Sarkozy in Haiti
Demands for reparations greet French president
By
G. Dunkel
Published Mar 7, 2010 10:47 PM
Recently, a French head of state visited Haiti for the first time since 1803.
That’s when Napoleon’s army was decisively beaten at the Battle of
Vertières by an army of ex-slaves who displayed exceptional valor and
determination. Vertières was an especially humiliating defeat because the
racist and colonialist French ruling class did not believe an army of Black
people either kidnapped or born into subjugation, could defeat veteran French
soldiers in hand-to-hand combat.
Signs say: “Down with Preval! Down with Sarkozy!” and “We
want the return of Aristide!”
Photo: Haïtí Liberté
|
French President Nicolas Sarkozy dropped in on Haiti for less than four hours
on Feb. 17. He saw the earthquake devastation from a helicopter, made a speech
in the gardens outside the ruined National Palace while Haitian President
René Préval looked on, and then headed to Martinique and Guadeloupe,
French colonial possessions in the Caribbean, and Guyana.
Thousands of protesters organized by Fanmi Lavalas, the party of exiled
President Jean-Bertrand Aristide, showed up at the National Palace shortly
after word of Sarkozy’s visit got out. They carried signs demanding
restitution of the $21.69 billion (as of 2003) that France extorted from Haiti
in 1825, as well as reparations for the two centuries of French slavery and all
the violence and misery that flowed from that.
They also demanded the return of former President Aristide and chanted,
“Down with Préval!” Some signs read, “Nicolas Sarkozy,
slavery and colonialism are worse than the catastrophe of January 12.”
(La Presse, Feb. 18)
France deliberately adopted a genocidal strategy against the Haitian people
from 1792 to 1803, a genocide that failed only because the army carrying it out
was crushed. But under King Charles X, France sent its fleet to Haiti in 1825
to extort 150 million gold francs as payment for the “property”
— that is to say, the enslaved human beings and the land — its
citizens had lost with the success of the Haitian Revolution. This debt was so
crushing that it took 122 years for Haiti to repay it completely.
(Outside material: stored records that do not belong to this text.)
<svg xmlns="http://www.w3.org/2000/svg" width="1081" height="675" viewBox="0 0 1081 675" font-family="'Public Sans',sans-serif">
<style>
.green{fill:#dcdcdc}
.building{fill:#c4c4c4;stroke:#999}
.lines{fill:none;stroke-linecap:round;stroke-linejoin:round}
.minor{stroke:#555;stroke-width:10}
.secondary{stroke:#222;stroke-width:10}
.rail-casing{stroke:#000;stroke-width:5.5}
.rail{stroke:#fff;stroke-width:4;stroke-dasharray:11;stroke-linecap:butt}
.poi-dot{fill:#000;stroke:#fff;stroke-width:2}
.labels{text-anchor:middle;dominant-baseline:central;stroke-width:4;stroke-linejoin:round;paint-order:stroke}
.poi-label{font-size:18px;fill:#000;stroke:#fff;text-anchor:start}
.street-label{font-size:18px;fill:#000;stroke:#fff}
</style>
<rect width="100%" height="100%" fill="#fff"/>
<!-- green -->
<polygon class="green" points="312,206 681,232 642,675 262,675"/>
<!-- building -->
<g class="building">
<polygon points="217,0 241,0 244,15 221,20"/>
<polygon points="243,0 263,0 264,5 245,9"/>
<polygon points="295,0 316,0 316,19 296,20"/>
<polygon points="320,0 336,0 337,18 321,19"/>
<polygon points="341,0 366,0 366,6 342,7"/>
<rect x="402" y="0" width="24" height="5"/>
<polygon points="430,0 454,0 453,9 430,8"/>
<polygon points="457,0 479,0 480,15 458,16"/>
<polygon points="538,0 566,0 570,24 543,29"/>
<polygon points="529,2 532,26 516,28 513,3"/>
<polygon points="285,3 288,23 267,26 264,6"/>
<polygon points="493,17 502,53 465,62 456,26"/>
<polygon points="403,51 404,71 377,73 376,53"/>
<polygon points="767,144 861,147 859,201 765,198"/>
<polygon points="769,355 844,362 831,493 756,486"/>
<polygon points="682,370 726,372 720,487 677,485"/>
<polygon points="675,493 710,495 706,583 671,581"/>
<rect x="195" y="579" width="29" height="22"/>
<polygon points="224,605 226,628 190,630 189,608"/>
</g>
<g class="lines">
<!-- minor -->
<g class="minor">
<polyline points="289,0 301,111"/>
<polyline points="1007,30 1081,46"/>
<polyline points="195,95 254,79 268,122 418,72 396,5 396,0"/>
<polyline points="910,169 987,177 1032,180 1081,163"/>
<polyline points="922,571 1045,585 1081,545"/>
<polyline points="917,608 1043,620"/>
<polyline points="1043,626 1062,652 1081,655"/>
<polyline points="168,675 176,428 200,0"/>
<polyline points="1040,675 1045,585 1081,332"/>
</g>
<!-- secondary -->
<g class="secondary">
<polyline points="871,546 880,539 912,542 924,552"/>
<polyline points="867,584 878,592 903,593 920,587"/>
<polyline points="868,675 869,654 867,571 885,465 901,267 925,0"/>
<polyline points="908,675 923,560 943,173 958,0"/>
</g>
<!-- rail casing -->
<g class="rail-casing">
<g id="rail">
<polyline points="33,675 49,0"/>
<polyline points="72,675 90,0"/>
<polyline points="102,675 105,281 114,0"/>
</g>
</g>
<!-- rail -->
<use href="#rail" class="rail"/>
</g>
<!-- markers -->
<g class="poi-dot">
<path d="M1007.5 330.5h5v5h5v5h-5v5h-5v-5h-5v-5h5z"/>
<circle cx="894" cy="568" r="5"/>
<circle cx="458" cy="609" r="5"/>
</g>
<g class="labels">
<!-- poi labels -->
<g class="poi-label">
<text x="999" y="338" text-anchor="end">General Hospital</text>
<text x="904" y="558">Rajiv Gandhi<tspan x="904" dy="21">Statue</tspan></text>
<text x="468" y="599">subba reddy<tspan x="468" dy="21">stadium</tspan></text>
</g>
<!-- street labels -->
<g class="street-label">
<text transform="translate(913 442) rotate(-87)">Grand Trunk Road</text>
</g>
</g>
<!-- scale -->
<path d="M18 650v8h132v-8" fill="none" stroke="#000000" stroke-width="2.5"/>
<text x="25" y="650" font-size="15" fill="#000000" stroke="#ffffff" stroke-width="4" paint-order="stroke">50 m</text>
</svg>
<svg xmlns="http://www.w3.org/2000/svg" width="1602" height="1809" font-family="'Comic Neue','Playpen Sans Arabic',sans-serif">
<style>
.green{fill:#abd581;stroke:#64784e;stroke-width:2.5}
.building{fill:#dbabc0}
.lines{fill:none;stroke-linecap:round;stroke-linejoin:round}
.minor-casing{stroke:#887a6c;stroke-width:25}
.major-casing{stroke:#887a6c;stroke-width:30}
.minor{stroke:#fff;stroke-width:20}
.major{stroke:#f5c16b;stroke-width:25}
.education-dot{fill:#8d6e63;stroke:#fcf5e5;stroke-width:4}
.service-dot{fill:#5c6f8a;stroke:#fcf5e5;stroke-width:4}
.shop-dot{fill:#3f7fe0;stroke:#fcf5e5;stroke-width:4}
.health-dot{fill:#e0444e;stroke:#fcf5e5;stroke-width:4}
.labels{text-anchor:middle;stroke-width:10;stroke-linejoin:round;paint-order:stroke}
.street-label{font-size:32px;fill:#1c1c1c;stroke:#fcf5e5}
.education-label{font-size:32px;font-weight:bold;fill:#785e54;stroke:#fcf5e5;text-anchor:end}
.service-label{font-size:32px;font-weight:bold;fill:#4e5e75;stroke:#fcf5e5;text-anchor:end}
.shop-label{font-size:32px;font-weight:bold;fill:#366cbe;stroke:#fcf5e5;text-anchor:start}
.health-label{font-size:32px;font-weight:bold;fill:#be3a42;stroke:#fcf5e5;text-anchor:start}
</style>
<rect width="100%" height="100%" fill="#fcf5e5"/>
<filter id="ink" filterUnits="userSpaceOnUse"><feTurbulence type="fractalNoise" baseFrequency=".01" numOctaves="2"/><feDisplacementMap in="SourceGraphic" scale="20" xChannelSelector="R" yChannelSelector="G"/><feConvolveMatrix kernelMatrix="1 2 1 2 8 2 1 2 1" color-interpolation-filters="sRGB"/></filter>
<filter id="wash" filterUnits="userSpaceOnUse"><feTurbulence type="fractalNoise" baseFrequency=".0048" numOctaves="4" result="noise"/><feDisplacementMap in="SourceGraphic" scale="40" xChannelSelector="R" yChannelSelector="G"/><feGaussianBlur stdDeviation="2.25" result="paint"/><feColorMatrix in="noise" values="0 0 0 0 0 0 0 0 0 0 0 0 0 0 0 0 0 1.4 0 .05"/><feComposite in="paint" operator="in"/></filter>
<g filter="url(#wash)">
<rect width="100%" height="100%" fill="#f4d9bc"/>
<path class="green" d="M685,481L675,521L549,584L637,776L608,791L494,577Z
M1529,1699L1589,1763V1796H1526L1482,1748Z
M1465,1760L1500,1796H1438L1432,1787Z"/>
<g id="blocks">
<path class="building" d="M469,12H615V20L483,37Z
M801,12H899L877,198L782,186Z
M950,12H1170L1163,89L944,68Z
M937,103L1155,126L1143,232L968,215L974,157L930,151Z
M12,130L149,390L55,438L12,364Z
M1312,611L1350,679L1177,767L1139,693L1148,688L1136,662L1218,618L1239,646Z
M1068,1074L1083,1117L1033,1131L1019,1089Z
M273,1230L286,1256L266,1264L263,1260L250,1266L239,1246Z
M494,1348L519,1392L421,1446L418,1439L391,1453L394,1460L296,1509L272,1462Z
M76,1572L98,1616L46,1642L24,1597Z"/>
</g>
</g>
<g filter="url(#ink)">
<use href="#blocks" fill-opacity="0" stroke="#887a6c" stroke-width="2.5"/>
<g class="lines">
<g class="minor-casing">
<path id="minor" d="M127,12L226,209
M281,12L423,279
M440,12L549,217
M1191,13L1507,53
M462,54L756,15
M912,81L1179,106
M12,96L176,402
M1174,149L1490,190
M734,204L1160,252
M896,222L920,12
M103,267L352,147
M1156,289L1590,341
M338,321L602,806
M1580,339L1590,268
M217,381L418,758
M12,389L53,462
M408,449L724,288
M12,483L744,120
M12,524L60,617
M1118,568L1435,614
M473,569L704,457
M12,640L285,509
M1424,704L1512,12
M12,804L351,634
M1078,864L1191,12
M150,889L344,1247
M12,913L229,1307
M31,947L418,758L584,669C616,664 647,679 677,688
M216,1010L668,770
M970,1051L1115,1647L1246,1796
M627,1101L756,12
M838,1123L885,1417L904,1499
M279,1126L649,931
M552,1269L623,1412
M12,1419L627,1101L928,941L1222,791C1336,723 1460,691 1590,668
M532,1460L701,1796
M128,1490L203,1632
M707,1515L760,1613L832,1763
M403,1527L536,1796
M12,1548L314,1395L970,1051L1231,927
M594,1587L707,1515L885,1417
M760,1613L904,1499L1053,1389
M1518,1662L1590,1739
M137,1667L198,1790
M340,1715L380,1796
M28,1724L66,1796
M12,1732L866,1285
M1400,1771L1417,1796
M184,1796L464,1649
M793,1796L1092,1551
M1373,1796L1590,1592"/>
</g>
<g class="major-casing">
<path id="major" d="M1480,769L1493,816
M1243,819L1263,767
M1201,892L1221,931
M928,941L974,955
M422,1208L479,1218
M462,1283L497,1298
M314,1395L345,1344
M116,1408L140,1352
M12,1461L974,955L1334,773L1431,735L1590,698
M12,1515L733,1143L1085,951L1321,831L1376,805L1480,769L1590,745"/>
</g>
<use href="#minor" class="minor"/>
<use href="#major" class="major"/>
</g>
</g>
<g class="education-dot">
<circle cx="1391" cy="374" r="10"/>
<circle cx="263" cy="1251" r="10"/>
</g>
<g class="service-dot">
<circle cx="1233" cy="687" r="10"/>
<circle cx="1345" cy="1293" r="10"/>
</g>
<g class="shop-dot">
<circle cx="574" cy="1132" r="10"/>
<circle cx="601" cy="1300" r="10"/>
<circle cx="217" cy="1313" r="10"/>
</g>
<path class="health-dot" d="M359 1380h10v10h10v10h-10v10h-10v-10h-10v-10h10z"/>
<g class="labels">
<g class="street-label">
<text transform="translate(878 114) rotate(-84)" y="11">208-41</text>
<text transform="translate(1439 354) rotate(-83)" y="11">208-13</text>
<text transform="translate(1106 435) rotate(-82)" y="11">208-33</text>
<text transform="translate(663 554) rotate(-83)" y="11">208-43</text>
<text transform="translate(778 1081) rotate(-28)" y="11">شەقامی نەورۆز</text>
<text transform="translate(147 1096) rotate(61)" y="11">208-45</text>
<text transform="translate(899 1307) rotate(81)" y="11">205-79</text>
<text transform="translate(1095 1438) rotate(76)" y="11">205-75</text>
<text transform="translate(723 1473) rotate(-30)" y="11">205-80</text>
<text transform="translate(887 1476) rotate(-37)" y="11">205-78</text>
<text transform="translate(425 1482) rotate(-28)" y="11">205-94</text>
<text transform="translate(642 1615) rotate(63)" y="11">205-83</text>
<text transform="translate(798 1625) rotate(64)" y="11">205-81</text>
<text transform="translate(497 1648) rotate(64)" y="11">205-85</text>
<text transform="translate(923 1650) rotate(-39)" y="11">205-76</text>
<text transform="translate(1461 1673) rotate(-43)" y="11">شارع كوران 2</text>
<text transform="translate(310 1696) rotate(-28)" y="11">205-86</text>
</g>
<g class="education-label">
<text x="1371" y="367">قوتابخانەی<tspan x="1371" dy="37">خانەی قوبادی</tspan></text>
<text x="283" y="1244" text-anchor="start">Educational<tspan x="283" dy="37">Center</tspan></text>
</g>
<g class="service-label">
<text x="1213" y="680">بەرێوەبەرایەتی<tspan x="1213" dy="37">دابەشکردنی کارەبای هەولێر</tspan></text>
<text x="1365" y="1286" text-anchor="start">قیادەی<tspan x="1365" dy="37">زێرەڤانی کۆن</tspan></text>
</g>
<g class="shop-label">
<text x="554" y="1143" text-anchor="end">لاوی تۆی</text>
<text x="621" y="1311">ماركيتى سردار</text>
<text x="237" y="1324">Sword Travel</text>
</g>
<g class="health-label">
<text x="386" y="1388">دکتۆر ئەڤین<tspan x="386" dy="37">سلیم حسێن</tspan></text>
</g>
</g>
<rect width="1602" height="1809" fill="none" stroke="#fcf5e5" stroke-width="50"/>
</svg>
Despite this history, Sarkozy had the gall to say, “Between our two
countries, the ties are intense, family-like, but as in every family there have
been some very painful moments.”
The French leader raised the issue of interimperialist rivalry when he spoke
against putting Haiti under “tutelage,” a 21st-century version of a
“protectorate.” He said, “To those who ... embrace the idea
of an international tutelage over Haiti, I say this: The Haitian people are
battered, the Haitian people are exhausted but the Haitian people are standing
tall.”
Sarkozy seemed to have forgotten that his predecessor and compatriot Jacques
Chirac cooperated fully with the United States and Canada in the
coup-kidnapping of President Aristide and in placing Haiti under the
“tutelage” of a United Nations occupation.